We have, respectively,

$$\begin{aligned} \varPsi _1^E\le & {} 2 \bigg ( {||\varPi ^0_{p-1} (\varvec{\kappa }(\varPi ^0_{p-1} \nabla u_h- \nabla u))||}_{0,E}^2 + {||\varPi ^0_{p-1} (\varvec{\kappa }\nabla u) - \varvec{\kappa }\nabla u||}_{0,E}^2\\&+ {||\varvec{\kappa }\nabla u - \varvec{\kappa }\varPi ^0_{p-1} \nabla u_h||}_{0,E}^2 \bigg ) \\\le & {} 2{||\varPi ^0_{p-1} (\varvec{\kappa }\nabla u) - \varvec{\kappa }\nabla u||}_{0,E}^2 + 4{||\varvec{\kappa }( \nabla u - \varPi ^0_{p-1} \nabla u_h)||}_{0,E}^2\\\le & {} 2{||\varPi ^0_{p-1} (\varvec{\kappa }\nabla u) - \varvec{\kappa }\nabla u||}_{0,E}^2 + 8{\kappa ^*}^2 {||\nabla u - \nabla u_h||}_{0,E}^2\\&+\, 8{\kappa ^*}^2 {||\nabla u_h- \varPi ^0_{p-1} \nabla u_h||}_{0,E}^2, \end{aligned}$$

using the stability of the \(L^2\) projection operator and (2.2). Using (5.9) and (3.6) the final term can be controlled by the stabilising term, resulting in the required bound. A completely analogous argument can be applied to each of the remaining terms of \(\varPsi ^{E}\). \(\square \)

6 Numerical results

We present a series of numerical experiments aimed at testing the practical behaviour of the estimator derived in Theorem 13. In addition, we propose an adaptive algorithm based on the estimator which is applied to a variety of test problems.

**Recorded information:**
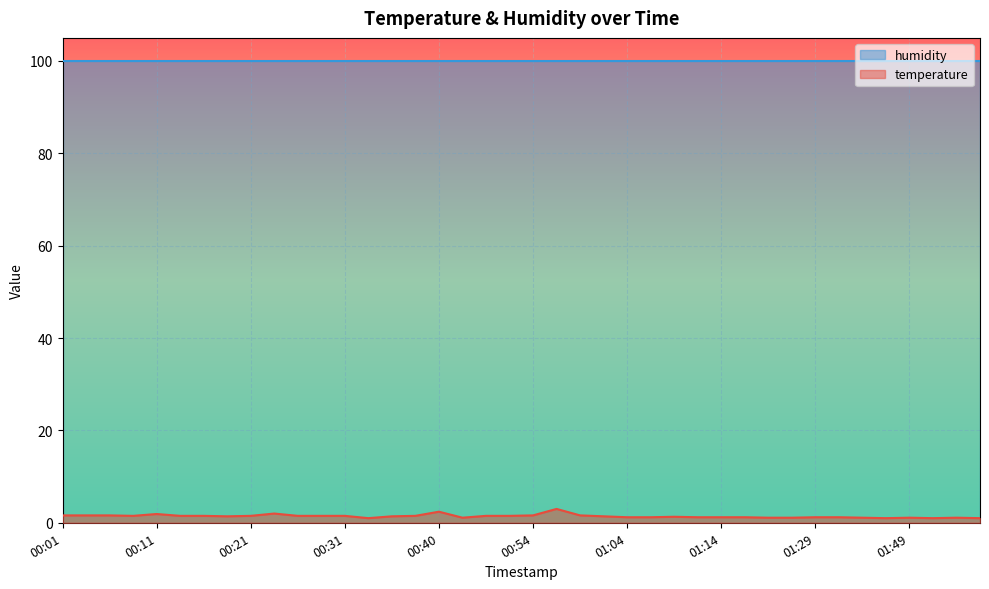

How many lines are shown in the chart?

2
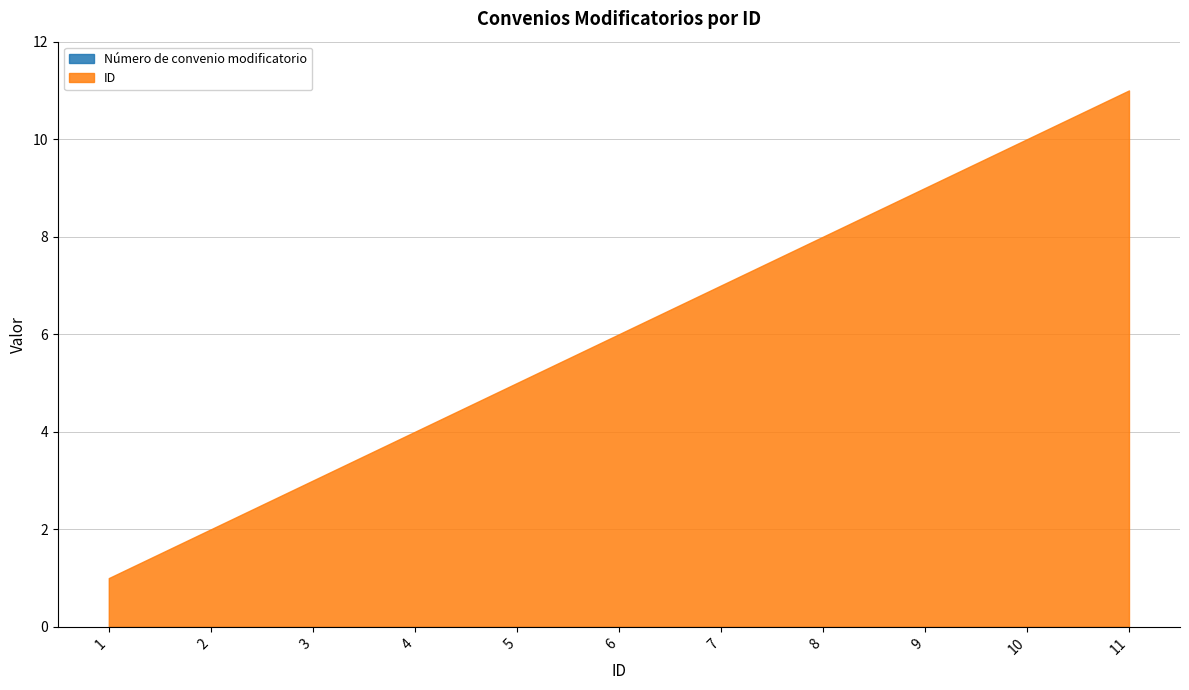

What is the difference between the highest and lowest values at 11?

11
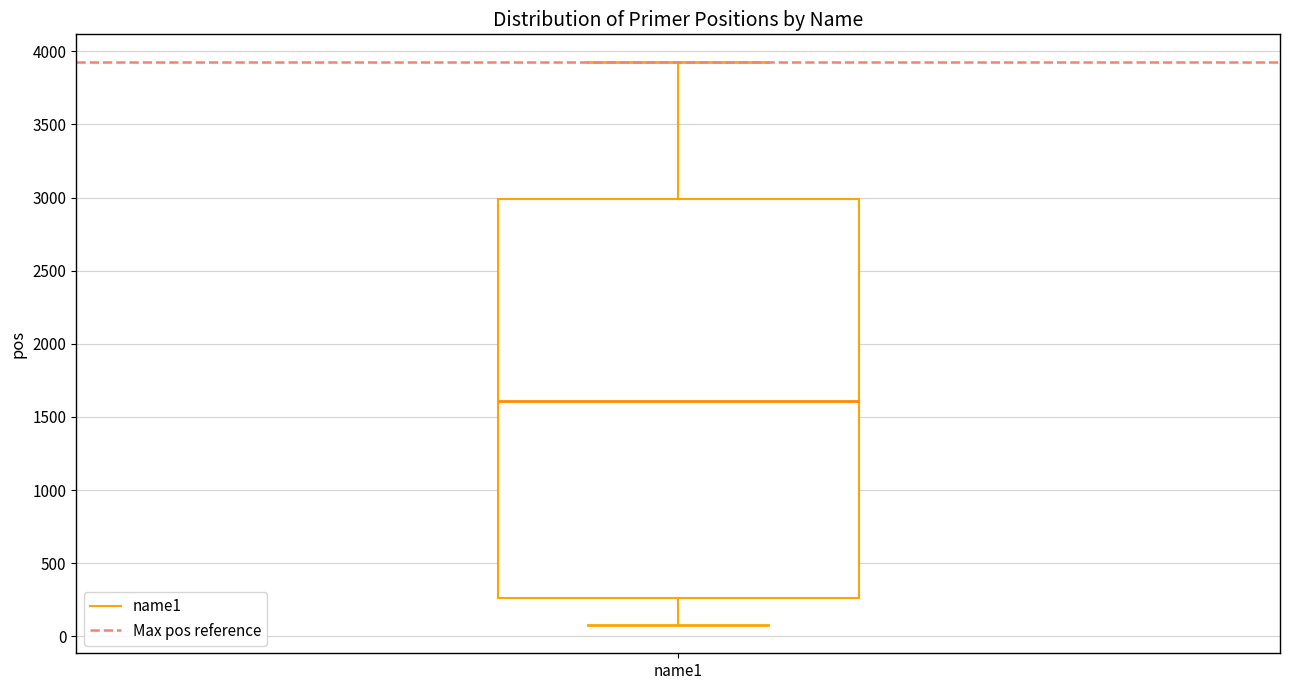

Transcribe this box plot: give where the median line is, the range the box spans, and where the two whiskers end, as read against the y-axis. The values are not printed on the chart, so give them approximately, as read against the axis.

median 1600, box 250 to 3000, whiskers 100 to 3900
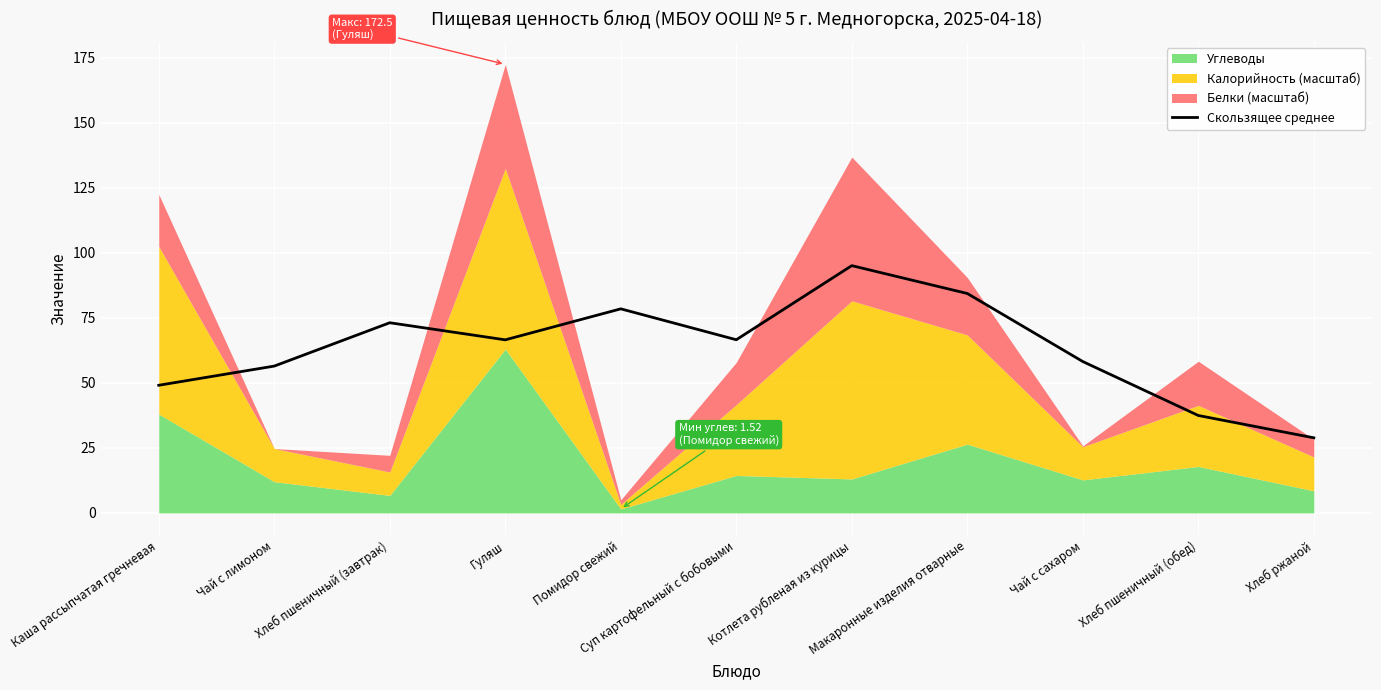

Reading left to right, transcribe all the data shown in this chart.

49.1	56.5	73.1	66.6	78.5	66.6	95.1	84.4	58.2	37.5	28.9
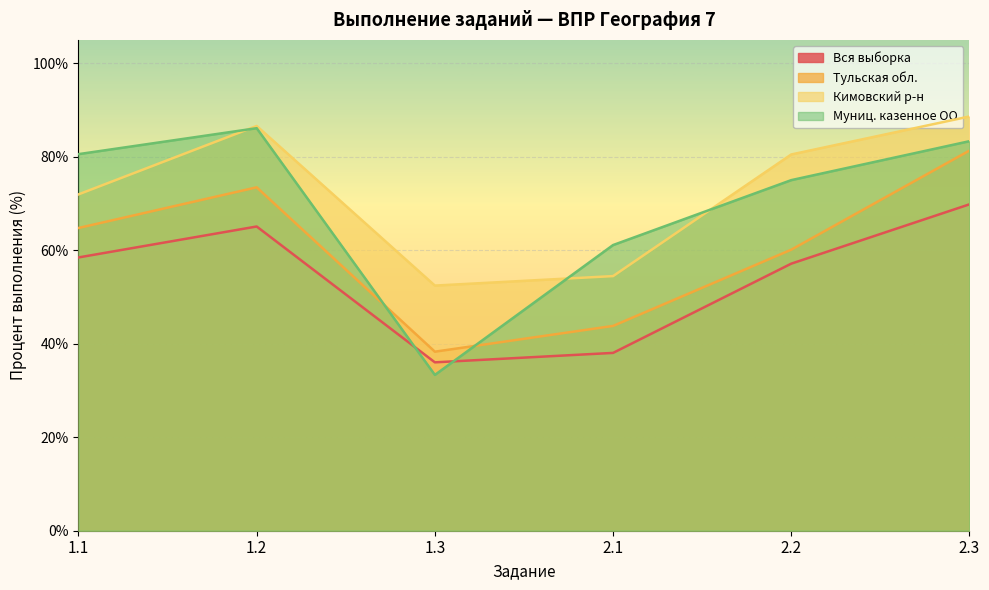

Which category has the lowest value across all series?

1.3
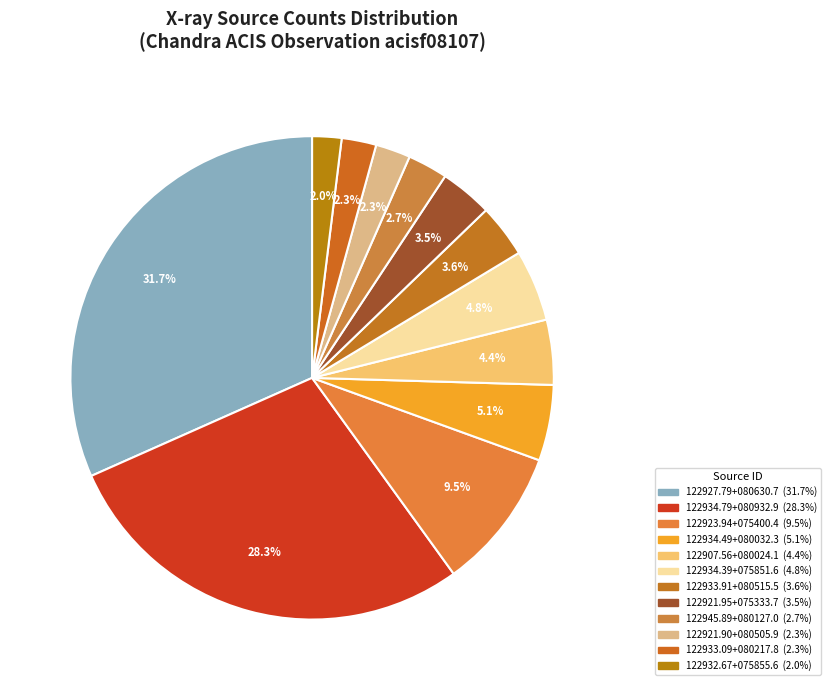

Count the number of slices in the pie.

12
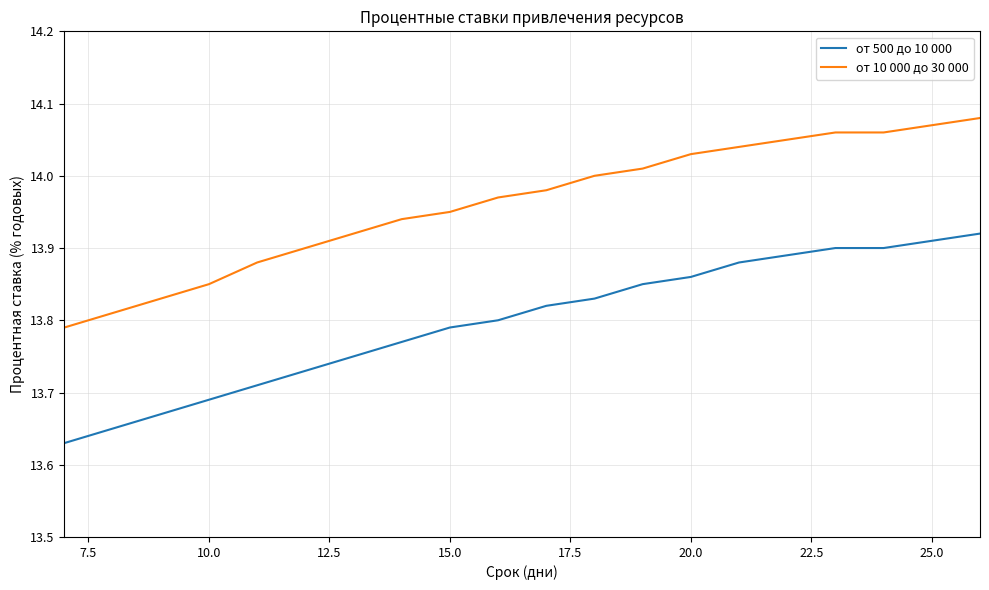

Which series has the largest total across all categories?

от 10 000 до 30 000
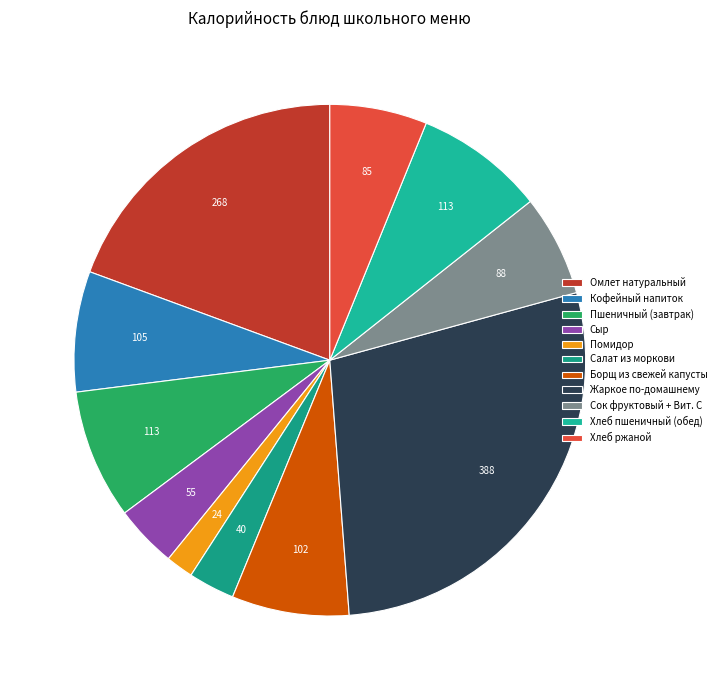

Do Хлеб пшеничный (обед) and Пшеничный (завтрак) together represent more than half of the pie?

No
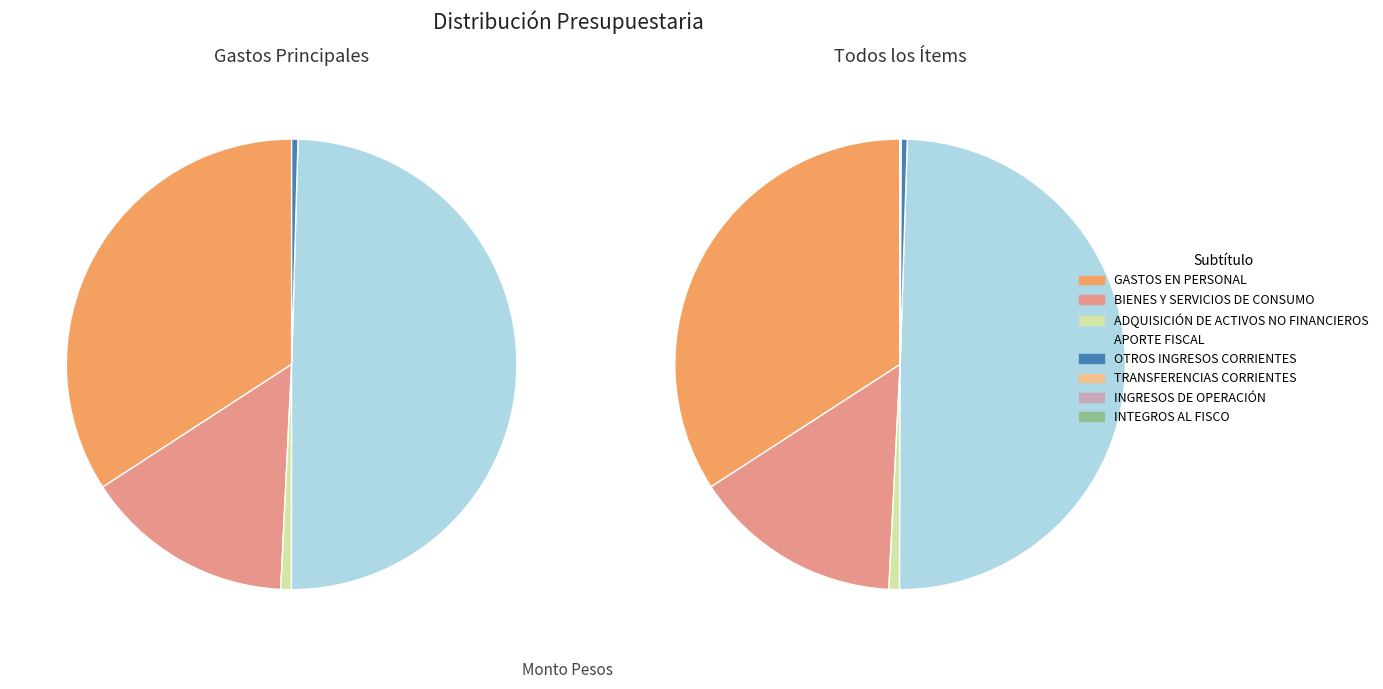

Which slice is the largest?

APORTE FISCAL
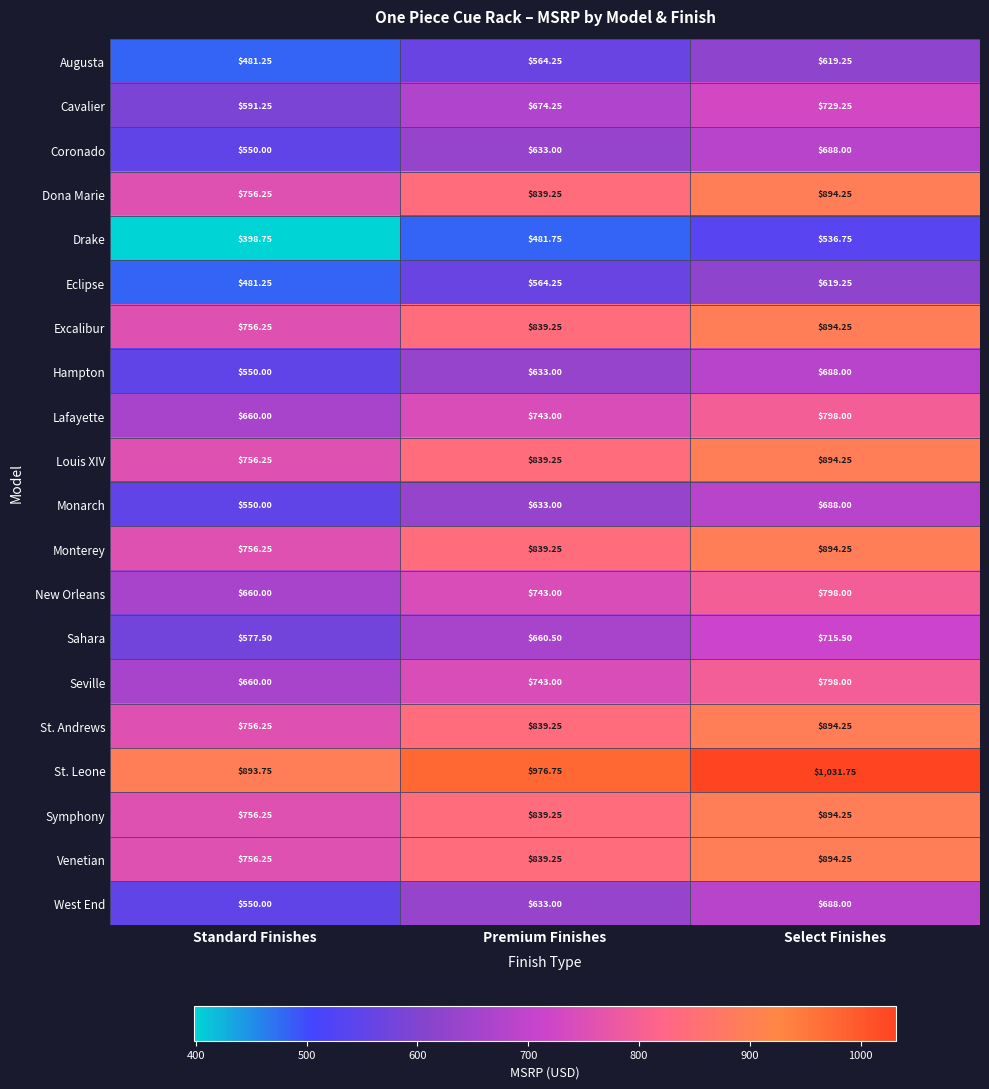

Which label corresponds to the smallest value in the chart?

Standard Finishes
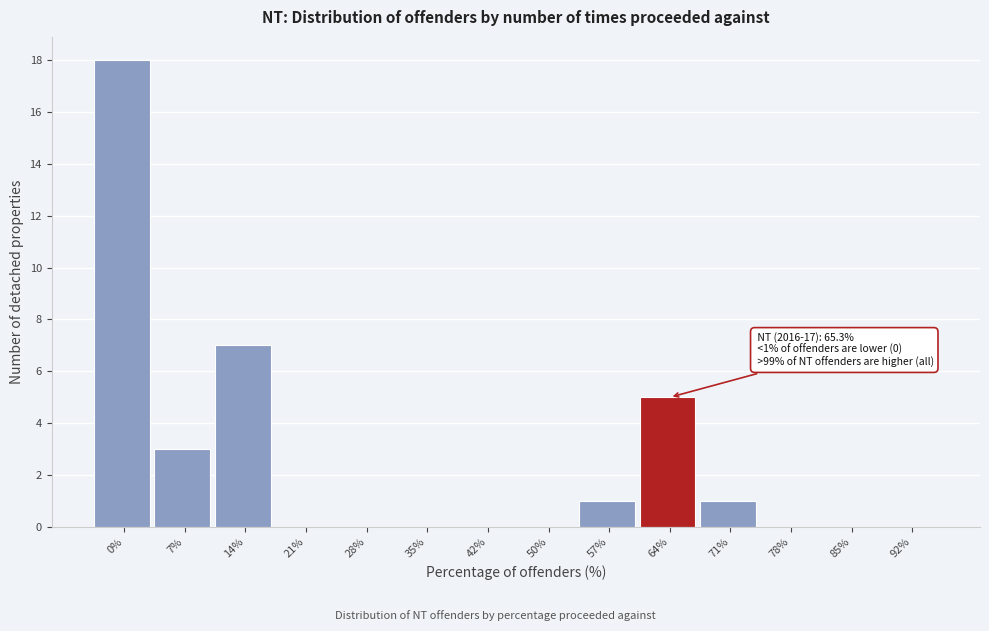

Reading left to right, extract all data points from this chart.

0%=18	7%=3	14%=7	21%=0	28%=0	35%=0	42%=0	50%=0	57%=1	64%=5	71%=1	78%=0	85%=0	92%=0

**List of tasks:**
a. Summarize the excerpt in two sentences.
b. List every parenthesized equation number that the excerpt cites in its prose.
c. Return the stretch of the excerpt from "We present a" through "of test problems.".

**Answers for the exercise:**
a. The excerpt bounds Ψ_1^E using the stability of the L² projection operator and (2.2), then uses (5.9) and (3.6) to control the final term by the stabilising term, and notes that a completely analogous argument applies to each remaining term of Ψ^E. It then begins Section 6, which presents numerical experiments testing the practical behaviour of the estimator from Theorem 13 and proposes an adaptive algorithm based on that estimator, applied to a variety of test problems.

b. (2.2), (5.9), (3.6)

c.
We present a series of numerical experiments aimed at testing the practical behaviour of the estimator derived in Theorem 13. In addition, we propose an adaptive algorithm based on the estimator which is applied to a variety of test problems.